I want to search for duplicates in my database, but it could be things like
"The smallest thing, and nothing more" "The Smallest Things, And Nothing More" "The smallest thing, and nothing more." "The smallest thing, and nothing"
Is there an easy way to design a fuzzy ==
function that gives a weight of matching, instead of a binary true/false result?
CodePudding user response:
Ruby ships with a library called did_you_mean
it is used to make suggestions for code correction when you make a mistake like "abc".downcsae
will ask you "Did you mean downcase?"
This library includes a module called DidYouMean::Levenshtein
which has a method called distance
. This distance is the number of transformations required for 2 strings to be equal
Example:
s = "The smallest thing, and nothing more"
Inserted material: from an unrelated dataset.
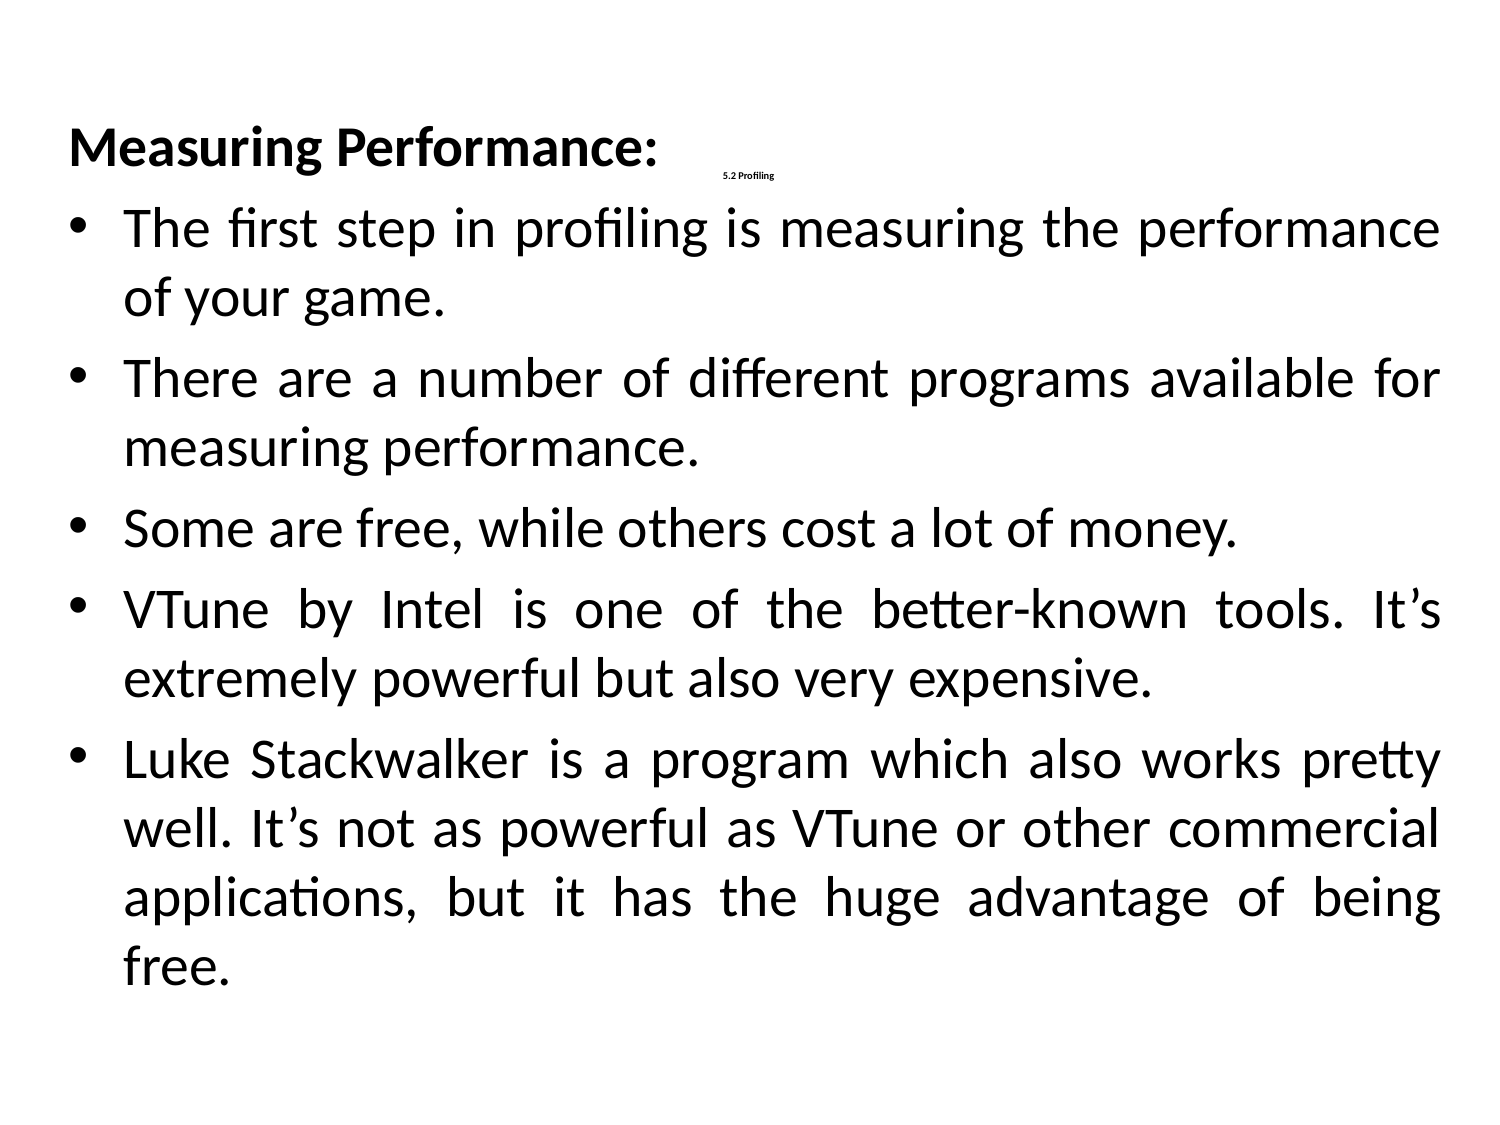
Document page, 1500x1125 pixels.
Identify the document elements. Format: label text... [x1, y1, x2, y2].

x = "The Smallest Things, And Nothing More"
DidYouMean::Levenshtein.distance(s,x)
#=> 6
DidYouMean::Levenshtein.distance(s.downcase,x.downcase)
#=> 1
This may be useful in your case although you would need to determine the threshold.
Implementation is also available via the Gem::Text
module which you could include in a class if needed e.g.
class MyClass
extend Gem::Text
def self.fuzzy_equal(x:, y:, threshold:3)
levenshtein_distance(x,y) <= threshold
end
end
MyClass.fuzzy_equal?(x: s,y: x)
#=> false
MyClass.fuzzy_equal?(x: s.downcase,y: x.downcase)
#=> true
MyClass.fuzzy_equal?(x: s,y: x, threshold: 10)
#=> true